Data excerpts:

^^^^^^^^^^^^^^^^

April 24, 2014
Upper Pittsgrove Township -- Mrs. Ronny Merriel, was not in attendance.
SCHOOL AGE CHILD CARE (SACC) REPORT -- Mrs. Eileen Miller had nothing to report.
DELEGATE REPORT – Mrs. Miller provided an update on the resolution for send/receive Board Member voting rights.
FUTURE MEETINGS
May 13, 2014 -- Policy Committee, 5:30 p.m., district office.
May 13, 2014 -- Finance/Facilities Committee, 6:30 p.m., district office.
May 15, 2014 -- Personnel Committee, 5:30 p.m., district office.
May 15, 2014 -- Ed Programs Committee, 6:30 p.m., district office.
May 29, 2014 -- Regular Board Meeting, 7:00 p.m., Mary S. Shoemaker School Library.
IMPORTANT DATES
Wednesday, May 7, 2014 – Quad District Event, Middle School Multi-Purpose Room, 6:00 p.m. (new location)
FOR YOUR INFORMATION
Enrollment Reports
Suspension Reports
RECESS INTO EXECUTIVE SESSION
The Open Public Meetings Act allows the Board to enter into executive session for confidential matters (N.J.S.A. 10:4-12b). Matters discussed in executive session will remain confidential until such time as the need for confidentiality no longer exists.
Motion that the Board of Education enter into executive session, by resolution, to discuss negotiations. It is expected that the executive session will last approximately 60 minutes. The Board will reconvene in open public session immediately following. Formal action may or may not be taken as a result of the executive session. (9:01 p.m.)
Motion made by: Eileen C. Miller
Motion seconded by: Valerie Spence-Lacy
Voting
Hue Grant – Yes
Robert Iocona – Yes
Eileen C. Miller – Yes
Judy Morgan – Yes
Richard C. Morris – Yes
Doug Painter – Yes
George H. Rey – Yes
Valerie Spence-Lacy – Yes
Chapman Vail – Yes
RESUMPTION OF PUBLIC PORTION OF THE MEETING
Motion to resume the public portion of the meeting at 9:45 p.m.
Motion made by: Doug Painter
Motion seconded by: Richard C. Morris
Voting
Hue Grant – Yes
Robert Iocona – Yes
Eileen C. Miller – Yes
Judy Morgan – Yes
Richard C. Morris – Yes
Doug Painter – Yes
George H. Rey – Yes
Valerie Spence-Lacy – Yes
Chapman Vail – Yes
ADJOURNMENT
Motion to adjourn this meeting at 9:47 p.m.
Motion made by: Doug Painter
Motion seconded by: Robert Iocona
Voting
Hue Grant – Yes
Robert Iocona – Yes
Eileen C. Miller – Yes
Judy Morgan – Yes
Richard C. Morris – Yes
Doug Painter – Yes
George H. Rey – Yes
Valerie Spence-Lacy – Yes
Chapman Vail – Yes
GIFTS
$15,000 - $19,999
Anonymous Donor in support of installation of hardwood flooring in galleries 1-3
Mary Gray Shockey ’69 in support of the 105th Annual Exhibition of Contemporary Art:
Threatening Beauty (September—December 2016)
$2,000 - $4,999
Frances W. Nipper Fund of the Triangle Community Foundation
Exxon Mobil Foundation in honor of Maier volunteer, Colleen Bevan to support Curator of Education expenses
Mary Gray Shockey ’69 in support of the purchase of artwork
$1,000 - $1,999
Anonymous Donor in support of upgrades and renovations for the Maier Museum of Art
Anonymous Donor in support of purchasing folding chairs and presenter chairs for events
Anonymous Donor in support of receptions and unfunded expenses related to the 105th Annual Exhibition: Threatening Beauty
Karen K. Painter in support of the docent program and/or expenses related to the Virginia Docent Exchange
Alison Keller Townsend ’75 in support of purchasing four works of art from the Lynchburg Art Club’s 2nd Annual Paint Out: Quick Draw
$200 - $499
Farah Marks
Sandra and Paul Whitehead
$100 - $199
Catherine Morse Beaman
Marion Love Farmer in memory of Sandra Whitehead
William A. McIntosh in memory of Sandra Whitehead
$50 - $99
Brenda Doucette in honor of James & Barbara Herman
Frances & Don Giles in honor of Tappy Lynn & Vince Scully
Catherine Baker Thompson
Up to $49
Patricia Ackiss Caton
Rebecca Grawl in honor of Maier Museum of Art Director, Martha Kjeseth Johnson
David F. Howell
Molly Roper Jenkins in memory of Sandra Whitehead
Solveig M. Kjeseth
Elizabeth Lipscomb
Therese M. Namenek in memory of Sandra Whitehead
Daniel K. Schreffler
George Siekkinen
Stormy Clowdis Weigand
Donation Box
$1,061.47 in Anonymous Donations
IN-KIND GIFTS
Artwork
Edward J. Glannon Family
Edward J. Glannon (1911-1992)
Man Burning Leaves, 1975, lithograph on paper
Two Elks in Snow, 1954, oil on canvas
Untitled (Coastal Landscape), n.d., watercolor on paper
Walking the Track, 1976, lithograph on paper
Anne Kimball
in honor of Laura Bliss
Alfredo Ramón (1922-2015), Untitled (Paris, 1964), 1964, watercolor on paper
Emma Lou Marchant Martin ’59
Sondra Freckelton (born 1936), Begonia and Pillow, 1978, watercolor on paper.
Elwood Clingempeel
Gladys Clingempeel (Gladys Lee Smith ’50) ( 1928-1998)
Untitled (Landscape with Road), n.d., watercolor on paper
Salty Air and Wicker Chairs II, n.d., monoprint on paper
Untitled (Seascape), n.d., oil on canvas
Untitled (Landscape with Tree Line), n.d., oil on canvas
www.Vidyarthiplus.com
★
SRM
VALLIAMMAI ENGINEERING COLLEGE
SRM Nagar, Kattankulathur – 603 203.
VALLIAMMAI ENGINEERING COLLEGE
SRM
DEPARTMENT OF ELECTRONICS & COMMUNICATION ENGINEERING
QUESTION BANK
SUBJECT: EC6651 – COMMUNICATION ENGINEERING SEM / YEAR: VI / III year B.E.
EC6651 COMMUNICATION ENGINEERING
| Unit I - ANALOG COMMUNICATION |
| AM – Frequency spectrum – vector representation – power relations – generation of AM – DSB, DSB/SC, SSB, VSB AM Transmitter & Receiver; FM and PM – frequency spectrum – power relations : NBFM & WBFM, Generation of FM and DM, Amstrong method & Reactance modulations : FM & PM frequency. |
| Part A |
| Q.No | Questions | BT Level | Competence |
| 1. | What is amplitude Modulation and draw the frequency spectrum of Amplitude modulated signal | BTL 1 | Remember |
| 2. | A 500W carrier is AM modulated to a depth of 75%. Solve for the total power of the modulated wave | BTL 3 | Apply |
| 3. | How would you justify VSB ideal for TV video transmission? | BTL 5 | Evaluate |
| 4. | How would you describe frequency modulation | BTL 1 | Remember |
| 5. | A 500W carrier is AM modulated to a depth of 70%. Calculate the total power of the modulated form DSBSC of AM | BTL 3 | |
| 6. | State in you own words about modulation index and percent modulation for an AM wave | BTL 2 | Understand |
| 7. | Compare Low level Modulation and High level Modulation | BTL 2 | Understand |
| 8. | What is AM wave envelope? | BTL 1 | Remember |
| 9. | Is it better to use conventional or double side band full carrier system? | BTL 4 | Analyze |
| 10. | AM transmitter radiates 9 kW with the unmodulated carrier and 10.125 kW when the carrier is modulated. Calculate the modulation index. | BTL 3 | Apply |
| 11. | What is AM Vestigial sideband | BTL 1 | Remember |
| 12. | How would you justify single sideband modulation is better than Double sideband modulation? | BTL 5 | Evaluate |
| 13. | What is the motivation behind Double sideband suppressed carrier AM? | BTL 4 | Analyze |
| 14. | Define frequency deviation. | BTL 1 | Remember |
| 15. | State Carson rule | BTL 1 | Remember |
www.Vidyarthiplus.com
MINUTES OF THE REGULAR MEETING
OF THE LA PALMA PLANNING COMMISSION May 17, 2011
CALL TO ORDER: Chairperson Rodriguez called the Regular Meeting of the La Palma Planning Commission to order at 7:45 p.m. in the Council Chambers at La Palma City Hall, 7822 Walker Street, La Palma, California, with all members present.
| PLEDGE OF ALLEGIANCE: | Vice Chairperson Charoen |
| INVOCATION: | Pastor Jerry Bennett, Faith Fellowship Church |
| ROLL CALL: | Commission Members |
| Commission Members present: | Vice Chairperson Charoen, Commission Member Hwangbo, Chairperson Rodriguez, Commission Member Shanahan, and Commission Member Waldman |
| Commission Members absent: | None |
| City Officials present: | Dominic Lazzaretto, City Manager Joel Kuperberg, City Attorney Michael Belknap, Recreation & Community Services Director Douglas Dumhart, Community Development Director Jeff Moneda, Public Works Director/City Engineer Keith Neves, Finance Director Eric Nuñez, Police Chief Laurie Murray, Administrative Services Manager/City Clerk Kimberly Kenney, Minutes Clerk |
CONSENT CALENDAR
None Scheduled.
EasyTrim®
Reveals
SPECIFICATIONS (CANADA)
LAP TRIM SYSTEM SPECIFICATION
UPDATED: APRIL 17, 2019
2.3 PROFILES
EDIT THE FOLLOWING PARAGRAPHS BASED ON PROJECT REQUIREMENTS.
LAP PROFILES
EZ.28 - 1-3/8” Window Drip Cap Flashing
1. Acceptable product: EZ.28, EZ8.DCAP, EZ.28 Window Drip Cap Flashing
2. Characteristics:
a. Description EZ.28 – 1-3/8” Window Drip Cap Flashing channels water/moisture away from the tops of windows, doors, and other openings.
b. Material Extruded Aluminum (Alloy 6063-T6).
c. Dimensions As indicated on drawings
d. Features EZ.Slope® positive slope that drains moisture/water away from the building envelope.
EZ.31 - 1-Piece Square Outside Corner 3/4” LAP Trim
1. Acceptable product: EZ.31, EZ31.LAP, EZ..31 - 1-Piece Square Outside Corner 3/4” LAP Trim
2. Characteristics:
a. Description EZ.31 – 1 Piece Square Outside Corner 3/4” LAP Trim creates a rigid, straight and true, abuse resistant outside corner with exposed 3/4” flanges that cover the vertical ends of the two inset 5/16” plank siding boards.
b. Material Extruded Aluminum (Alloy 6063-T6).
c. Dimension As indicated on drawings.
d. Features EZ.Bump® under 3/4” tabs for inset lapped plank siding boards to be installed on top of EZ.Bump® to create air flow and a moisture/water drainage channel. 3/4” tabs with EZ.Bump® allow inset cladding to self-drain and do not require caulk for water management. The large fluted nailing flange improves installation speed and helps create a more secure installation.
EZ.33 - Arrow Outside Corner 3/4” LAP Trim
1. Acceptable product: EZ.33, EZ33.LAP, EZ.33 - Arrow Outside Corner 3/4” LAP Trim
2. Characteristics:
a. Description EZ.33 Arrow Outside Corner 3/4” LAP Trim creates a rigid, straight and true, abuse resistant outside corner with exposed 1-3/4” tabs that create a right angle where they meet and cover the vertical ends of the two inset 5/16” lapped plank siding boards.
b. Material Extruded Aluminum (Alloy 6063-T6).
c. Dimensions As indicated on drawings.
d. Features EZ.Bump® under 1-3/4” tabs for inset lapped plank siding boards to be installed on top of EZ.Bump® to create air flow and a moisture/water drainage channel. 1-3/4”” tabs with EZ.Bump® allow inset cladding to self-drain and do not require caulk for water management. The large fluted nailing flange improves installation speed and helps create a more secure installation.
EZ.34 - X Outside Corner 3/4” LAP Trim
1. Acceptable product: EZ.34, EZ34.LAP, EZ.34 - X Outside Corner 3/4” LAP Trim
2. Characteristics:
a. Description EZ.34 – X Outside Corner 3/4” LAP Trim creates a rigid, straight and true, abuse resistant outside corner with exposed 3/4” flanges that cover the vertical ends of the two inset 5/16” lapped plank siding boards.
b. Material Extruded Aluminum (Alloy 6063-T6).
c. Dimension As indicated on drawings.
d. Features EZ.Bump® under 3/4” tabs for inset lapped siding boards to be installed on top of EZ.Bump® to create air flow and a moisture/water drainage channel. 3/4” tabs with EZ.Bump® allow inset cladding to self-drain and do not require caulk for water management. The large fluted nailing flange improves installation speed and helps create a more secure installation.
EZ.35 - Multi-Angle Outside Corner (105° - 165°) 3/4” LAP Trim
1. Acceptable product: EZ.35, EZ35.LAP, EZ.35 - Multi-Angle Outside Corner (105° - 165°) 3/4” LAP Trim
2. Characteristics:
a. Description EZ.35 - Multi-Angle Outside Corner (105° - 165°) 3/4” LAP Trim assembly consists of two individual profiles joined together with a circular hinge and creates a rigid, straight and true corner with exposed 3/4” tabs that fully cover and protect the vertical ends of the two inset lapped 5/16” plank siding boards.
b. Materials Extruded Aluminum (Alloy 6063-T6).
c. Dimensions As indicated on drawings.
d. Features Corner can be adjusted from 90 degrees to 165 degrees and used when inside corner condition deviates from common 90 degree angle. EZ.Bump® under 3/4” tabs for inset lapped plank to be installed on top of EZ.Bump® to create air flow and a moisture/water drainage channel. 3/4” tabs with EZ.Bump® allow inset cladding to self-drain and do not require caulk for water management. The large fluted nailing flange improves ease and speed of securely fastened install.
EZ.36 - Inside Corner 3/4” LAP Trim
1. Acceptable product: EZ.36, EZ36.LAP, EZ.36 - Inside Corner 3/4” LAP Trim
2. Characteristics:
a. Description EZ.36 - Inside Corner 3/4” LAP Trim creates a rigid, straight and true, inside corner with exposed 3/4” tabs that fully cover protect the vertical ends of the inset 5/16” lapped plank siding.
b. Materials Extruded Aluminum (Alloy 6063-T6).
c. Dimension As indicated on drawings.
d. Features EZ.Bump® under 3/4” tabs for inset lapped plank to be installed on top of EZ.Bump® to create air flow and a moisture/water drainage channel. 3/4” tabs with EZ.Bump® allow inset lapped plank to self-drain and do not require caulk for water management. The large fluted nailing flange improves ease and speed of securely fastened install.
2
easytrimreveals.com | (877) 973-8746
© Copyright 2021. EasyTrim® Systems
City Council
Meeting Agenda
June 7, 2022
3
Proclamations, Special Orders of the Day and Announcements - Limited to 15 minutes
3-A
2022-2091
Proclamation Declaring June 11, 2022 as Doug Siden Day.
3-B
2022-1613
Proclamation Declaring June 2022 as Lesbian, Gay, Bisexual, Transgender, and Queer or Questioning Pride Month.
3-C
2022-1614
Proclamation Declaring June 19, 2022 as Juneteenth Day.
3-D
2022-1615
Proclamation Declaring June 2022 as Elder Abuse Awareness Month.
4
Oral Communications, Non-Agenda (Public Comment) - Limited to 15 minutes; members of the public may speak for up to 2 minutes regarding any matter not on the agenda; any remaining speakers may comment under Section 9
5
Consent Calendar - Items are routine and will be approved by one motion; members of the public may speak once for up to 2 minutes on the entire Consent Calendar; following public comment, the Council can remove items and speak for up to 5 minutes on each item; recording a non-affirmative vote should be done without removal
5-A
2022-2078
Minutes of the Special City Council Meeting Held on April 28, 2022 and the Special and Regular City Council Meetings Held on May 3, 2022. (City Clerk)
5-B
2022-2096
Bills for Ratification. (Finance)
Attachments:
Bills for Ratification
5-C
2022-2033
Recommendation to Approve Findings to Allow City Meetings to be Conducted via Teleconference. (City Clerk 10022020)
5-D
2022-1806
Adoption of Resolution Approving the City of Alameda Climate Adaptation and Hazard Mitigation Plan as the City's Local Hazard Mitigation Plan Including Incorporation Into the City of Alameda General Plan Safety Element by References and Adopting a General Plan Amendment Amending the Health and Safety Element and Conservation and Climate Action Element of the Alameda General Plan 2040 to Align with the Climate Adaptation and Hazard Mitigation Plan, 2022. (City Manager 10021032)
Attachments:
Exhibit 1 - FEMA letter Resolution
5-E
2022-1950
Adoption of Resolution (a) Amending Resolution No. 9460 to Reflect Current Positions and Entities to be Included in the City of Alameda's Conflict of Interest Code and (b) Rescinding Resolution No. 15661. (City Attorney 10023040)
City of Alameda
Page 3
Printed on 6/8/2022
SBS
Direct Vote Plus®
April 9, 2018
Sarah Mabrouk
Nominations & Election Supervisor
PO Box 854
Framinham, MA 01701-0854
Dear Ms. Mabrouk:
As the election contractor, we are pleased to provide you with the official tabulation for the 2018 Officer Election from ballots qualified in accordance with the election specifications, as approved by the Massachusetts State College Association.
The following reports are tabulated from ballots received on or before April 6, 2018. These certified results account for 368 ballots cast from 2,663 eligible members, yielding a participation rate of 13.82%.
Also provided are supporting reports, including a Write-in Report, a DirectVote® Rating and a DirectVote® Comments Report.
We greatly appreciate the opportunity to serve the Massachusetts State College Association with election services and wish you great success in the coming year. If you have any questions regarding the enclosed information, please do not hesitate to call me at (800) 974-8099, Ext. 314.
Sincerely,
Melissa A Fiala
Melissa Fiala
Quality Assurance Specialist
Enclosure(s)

^^^^^^^^^^^^^^^^

THE PROBLEM: Which lines hold the string "Piece"? Copy all of them from the data above.

SOLVED EXERCISE:
EZ.31 - 1-Piece Square Outside Corner 3/4” LAP Trim
1. Acceptable product: EZ.31, EZ31.LAP, EZ..31 - 1-Piece Square Outside Corner 3/4” LAP Trim
a. Description EZ.31 – 1 Piece Square Outside Corner 3/4” LAP Trim creates a rigid, straight and true, abuse resistant outside corner with exposed 3/4” flanges that cover the vertical ends of the two inset 5/16” plank siding boards.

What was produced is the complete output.